> ACTIVITY
Whichever lines include the word "along", copy them as they appear in the data.

(Collected data entries)
----

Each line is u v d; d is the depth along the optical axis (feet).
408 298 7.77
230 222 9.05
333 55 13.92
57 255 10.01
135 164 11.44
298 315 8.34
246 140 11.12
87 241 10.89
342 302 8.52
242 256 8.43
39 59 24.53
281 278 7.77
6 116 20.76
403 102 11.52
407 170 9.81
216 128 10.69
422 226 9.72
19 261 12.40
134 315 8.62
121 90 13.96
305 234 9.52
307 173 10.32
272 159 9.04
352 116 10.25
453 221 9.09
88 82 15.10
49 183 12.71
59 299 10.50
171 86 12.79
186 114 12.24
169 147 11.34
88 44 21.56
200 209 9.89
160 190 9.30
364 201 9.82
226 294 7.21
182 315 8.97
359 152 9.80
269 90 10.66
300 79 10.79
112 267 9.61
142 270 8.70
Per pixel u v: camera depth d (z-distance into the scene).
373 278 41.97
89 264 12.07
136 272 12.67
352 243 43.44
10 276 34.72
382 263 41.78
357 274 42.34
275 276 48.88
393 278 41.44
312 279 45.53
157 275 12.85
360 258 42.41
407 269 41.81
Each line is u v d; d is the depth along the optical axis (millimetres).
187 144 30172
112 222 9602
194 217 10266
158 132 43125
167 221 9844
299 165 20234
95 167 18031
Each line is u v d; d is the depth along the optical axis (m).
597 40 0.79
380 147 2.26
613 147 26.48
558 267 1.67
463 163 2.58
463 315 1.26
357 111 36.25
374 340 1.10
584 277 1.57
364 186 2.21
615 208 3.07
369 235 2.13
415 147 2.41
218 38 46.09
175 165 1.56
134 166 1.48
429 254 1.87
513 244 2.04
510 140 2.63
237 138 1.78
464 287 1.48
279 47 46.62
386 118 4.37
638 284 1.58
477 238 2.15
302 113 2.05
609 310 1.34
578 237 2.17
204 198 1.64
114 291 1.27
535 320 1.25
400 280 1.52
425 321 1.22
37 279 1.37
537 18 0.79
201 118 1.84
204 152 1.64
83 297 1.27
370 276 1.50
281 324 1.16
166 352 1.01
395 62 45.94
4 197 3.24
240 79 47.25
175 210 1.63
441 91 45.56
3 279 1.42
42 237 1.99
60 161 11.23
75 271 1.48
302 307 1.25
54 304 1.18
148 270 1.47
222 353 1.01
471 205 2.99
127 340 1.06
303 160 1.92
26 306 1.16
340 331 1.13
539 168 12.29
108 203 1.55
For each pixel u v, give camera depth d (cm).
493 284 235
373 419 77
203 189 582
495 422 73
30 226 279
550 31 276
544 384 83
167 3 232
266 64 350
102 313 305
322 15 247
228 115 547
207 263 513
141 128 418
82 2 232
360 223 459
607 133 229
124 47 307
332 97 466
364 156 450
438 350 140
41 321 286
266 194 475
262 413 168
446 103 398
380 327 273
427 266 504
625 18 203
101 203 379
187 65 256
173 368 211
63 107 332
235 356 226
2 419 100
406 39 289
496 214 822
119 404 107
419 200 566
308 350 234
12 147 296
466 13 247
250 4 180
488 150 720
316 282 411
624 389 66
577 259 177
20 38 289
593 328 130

----

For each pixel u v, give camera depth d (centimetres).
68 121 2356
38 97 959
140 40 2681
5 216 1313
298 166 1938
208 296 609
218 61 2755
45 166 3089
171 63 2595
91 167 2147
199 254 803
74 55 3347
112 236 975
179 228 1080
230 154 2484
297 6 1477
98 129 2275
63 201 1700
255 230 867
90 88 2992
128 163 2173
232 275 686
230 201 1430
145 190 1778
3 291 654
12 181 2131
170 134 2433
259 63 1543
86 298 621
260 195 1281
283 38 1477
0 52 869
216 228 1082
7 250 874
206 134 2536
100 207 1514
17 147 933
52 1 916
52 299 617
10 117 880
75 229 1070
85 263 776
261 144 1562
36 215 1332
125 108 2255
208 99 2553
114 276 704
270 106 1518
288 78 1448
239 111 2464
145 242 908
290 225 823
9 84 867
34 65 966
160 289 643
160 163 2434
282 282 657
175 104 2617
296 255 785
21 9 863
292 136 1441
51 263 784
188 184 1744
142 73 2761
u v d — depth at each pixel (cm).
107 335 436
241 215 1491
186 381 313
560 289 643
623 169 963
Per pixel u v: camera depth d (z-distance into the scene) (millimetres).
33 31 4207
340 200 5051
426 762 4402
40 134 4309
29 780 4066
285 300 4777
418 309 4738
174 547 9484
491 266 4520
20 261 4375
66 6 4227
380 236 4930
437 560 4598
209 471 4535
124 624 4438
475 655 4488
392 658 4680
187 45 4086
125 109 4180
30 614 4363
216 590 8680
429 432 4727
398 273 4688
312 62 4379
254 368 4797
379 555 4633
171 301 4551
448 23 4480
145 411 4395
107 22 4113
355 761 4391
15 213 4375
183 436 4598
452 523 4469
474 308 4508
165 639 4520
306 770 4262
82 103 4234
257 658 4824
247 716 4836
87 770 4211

----

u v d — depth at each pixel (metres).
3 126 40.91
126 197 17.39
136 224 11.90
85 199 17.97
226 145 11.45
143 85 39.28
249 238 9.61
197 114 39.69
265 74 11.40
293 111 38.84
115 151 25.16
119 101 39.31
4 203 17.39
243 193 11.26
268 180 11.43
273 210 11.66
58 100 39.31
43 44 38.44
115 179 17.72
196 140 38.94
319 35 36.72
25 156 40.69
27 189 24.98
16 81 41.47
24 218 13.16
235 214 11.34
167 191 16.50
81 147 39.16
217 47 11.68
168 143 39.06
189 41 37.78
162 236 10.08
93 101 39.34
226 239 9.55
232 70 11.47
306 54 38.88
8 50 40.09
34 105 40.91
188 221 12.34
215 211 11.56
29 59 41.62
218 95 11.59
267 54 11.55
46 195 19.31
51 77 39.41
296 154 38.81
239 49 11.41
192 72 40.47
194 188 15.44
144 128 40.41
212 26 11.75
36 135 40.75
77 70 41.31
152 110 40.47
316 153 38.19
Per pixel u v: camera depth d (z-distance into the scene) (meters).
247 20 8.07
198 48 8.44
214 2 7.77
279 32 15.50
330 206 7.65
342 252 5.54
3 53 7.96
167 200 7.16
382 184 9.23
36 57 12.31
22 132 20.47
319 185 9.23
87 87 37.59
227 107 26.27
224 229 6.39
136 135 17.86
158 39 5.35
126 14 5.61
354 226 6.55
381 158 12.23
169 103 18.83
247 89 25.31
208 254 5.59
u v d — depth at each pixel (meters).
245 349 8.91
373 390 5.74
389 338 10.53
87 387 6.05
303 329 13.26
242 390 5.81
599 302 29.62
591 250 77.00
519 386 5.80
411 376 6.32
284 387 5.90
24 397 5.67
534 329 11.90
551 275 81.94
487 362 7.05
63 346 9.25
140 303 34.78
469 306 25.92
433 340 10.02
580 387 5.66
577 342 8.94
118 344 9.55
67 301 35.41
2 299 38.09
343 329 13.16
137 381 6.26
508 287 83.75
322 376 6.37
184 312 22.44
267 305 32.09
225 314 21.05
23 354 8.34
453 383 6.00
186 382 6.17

----

> YOUR SOLUTION
Each line is u v d; d is the depth along the optical axis (feet).
Each line is u v d; d is the depth along the optical axis (millimetres).
Each line is u v d; d is the depth along the optical axis (m).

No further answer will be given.